What you are asked to do:
Copy the lines below word for word, skipping any image.

[Opening Records provided section]

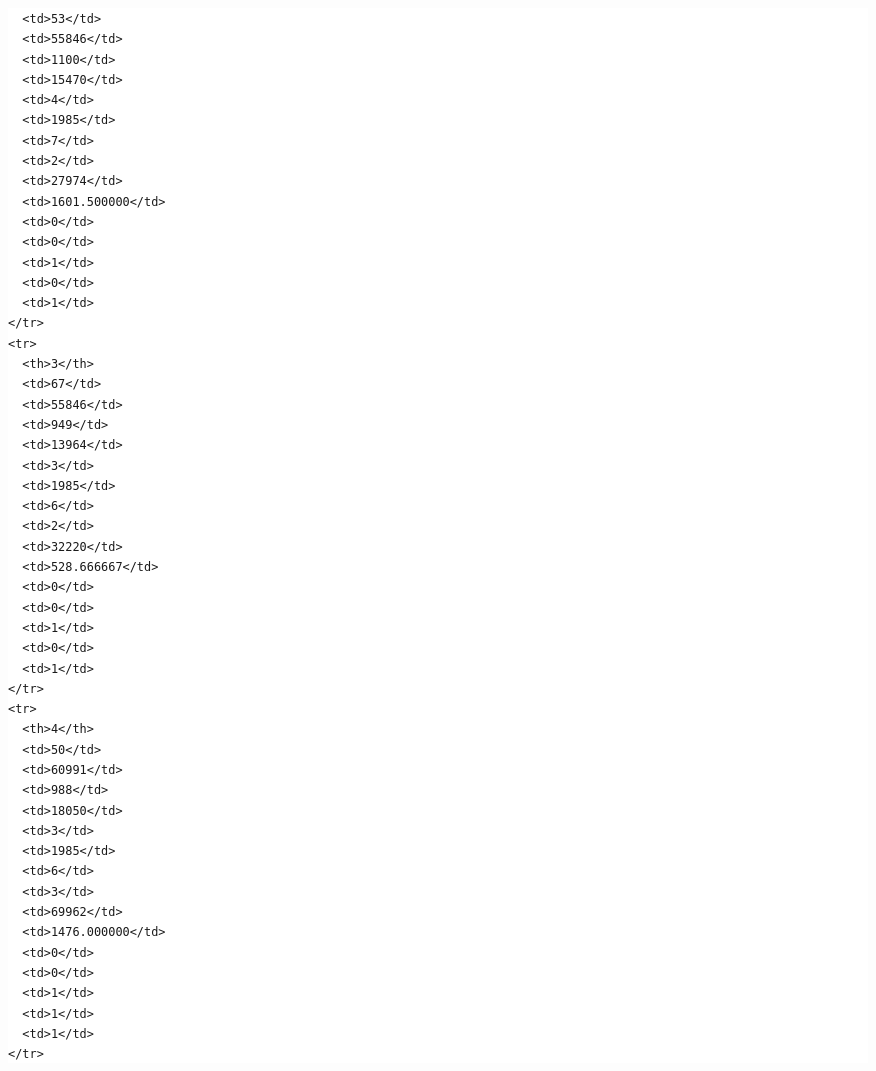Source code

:       <td>53</td>
      <td>55846</td>
      <td>1100</td>
      <td>15470</td>
      <td>4</td>
      <td>1985</td>
      <td>7</td>
      <td>2</td>
      <td>27974</td>
      <td>1601.500000</td>
      <td>0</td>
      <td>0</td>
      <td>1</td>
      <td>0</td>
      <td>1</td>
    </tr>
    <tr>
      <th>3</th>
      <td>67</td>
      <td>55846</td>
      <td>949</td>
      <td>13964</td>
      <td>3</td>
      <td>1985</td>
      <td>6</td>
      <td>2</td>
      <td>32220</td>
      <td>528.666667</td>
      <td>0</td>
      <td>0</td>
      <td>1</td>
      <td>0</td>
      <td>1</td>
    </tr>
    <tr>
      <th>4</th>
      <td>50</td>
      <td>60991</td>
      <td>988</td>
      <td>18050</td>
      <td>3</td>
      <td>1985</td>
      <td>6</td>
      <td>3</td>
      <td>69962</td>
      <td>1476.000000</td>
      <td>0</td>
      <td>0</td>
      <td>1</td>
      <td>1</td>
      <td>1</td>
    </tr>
  </tbody>
</table>
</div>
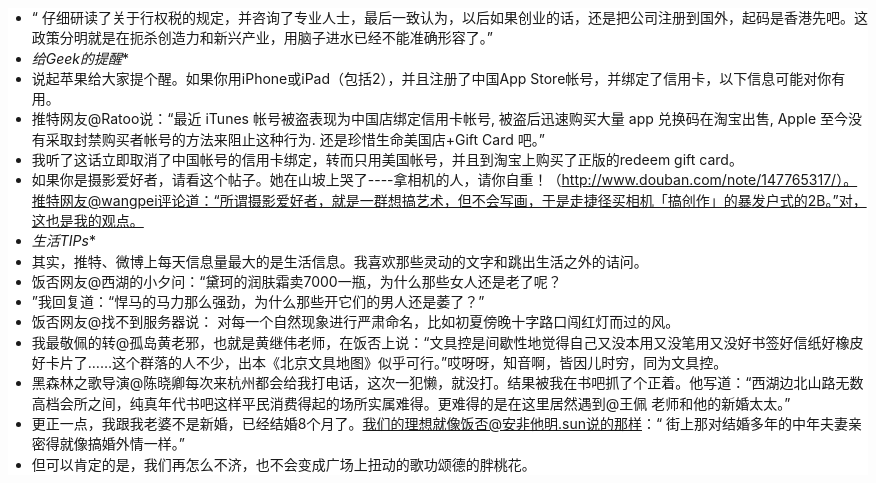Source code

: - “ 仔细研读了关于行权税的规定，并咨询了专业人士，最后一致认为，以后如果创业的话，还是把公司注册到国外，起码是香港先吧。这政策分明就是在扼杀创造力和新兴产业，用脑子进水已经不能准确形容了。”
- *给Geek的提醒**
- 说起苹果给大家提个醒。如果你用iPhone或iPad（包括2），并且注册了中国App Store帐号，并绑定了信用卡，以下信息可能对你有用。
- 推特网友@Ratoo说：“最近 iTunes 帐号被盗表现为中国店绑定信用卡帐号, 被盗后迅速购买大量 app 兑换码在淘宝出售, Apple 至今没有采取封禁购买者帐号的方法来阻止这种行为. 还是珍惜生命美国店+Gift Card 吧。”
- 我听了这话立即取消了中国帐号的信用卡绑定，转而只用美国帐号，并且到淘宝上购买了正版的redeem gift card。
- 如果你是摄影爱好者，请看这个帖子。她在山坡上哭了----拿相机的人，请你自重！（http://www.douban.com/note/147765317/）。推特网友@wangpei评论道：“所谓摄影爱好者，就是一群想搞艺术，但不会写画，于是走捷径买相机「搞创作」的暴发户式的2B。”对，这也是我的观点。
- *生活TIPs**
- 其实，推特、微博上每天信息量最大的是生活信息。我喜欢那些灵动的文字和跳出生活之外的诘问。
- 饭否网友@西湖的小夕问：“黛珂的润肤霜卖7000一瓶，为什么那些女人还是老了呢？
- ”我回复道：“悍马的马力那么强劲，为什么那些开它们的男人还是萎了？”
- 饭否网友@找不到服务器说： 对每一个自然现象进行严肃命名，比如初夏傍晚十字路口闯红灯而过的风。
- 我最敬佩的转@孤岛黄老邪，也就是黄继伟老师，在饭否上说：“文具控是间歇性地觉得自己又没本用又没笔用又没好书签好信纸好橡皮好卡片了……这个群落的人不少，出本《北京文具地图》似乎可行。”哎呀呀，知音啊，皆因儿时穷，同为文具控。
- 黑森林之歌导演@陈晓卿每次来杭州都会给我打电话，这次一犯懒，就没打。结果被我在书吧抓了个正着。他写道：“西湖边北山路无数高档会所之间，纯真年代书吧这样平民消费得起的场所实属难得。更难得的是在这里居然遇到@王佩 老师和他的新婚太太。”
- 更正一点，我跟我老婆不是新婚，已经结婚8个月了。我们的理想就像饭否@安非他明.sun说的那样：“ 街上那对结婚多年的中年夫妻亲密得就像搞婚外情一样。”
- 但可以肯定的是，我们再怎么不济，也不会变成广场上扭动的歌功颂德的胖桃花。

[Closing Records provided section]

Result of the exercise:
Source code

:       <td>53</td>
      <td>55846</td>
      <td>1100</td>
      <td>15470</td>
      <td>4</td>
      <td>1985</td>
      <td>7</td>
      <td>2</td>
      <td>27974</td>
      <td>1601.500000</td>
      <td>0</td>
      <td>0</td>
      <td>1</td>
      <td>0</td>
      <td>1</td>
    </tr>
    <tr>
      <th>3</th>
      <td>67</td>
      <td>55846</td>
      <td>949</td>
      <td>13964</td>
      <td>3</td>
      <td>1985</td>
      <td>6</td>
      <td>2</td>
      <td>32220</td>
      <td>528.666667</td>
      <td>0</td>
      <td>0</td>
      <td>1</td>
      <td>0</td>
      <td>1</td>
    </tr>
    <tr>
      <th>4</th>
      <td>50</td>
      <td>60991</td>
      <td>988</td>
      <td>18050</td>
      <td>3</td>
      <td>1985</td>
      <td>6</td>
      <td>3</td>
      <td>69962</td>
      <td>1476.000000</td>
      <td>0</td>
      <td>0</td>
      <td>1</td>
      <td>1</td>
      <td>1</td>
    </tr>
  </tbody>
</table>
</div>
Source code

: - “ 仔细研读了关于行权税的规定，并咨询了专业人士，最后一致认为，以后如果创业的话，还是把公司注册到国外，起码是香港先吧。这政策分明就是在扼杀创造力和新兴产业，用脑子进水已经不能准确形容了。”
- *给Geek的提醒**
- 说起苹果给大家提个醒。如果你用iPhone或iPad（包括2），并且注册了中国App Store帐号，并绑定了信用卡，以下信息可能对你有用。
- 推特网友@Ratoo说：“最近 iTunes 帐号被盗表现为中国店绑定信用卡帐号, 被盗后迅速购买大量 app 兑换码在淘宝出售, Apple 至今没有采取封禁购买者帐号的方法来阻止这种行为. 还是珍惜生命美国店+Gift Card 吧。”
- 我听了这话立即取消了中国帐号的信用卡绑定，转而只用美国帐号，并且到淘宝上购买了正版的redeem gift card。
- 如果你是摄影爱好者，请看这个帖子。她在山坡上哭了----拿相机的人，请你自重！（http://www.douban.com/note/147765317/）。推特网友@wangpei评论道：“所谓摄影爱好者，就是一群想搞艺术，但不会写画，于是走捷径买相机「搞创作」的暴发户式的2B。”对，这也是我的观点。
- *生活TIPs**
- 其实，推特、微博上每天信息量最大的是生活信息。我喜欢那些灵动的文字和跳出生活之外的诘问。
- 饭否网友@西湖的小夕问：“黛珂的润肤霜卖7000一瓶，为什么那些女人还是老了呢？
- ”我回复道：“悍马的马力那么强劲，为什么那些开它们的男人还是萎了？”
- 饭否网友@找不到服务器说： 对每一个自然现象进行严肃命名，比如初夏傍晚十字路口闯红灯而过的风。
- 我最敬佩的转@孤岛黄老邪，也就是黄继伟老师，在饭否上说：“文具控是间歇性地觉得自己又没本用又没笔用又没好书签好信纸好橡皮好卡片了……这个群落的人不少，出本《北京文具地图》似乎可行。”哎呀呀，知音啊，皆因儿时穷，同为文具控。
- 黑森林之歌导演@陈晓卿每次来杭州都会给我打电话，这次一犯懒，就没打。结果被我在书吧抓了个正着。他写道：“西湖边北山路无数高档会所之间，纯真年代书吧这样平民消费得起的场所实属难得。更难得的是在这里居然遇到@王佩 老师和他的新婚太太。”
- 更正一点，我跟我老婆不是新婚，已经结婚8个月了。我们的理想就像饭否@安非他明.sun说的那样：“ 街上那对结婚多年的中年夫妻亲密得就像搞婚外情一样。”
- 但可以肯定的是，我们再怎么不济，也不会变成广场上扭动的歌功颂德的胖桃花。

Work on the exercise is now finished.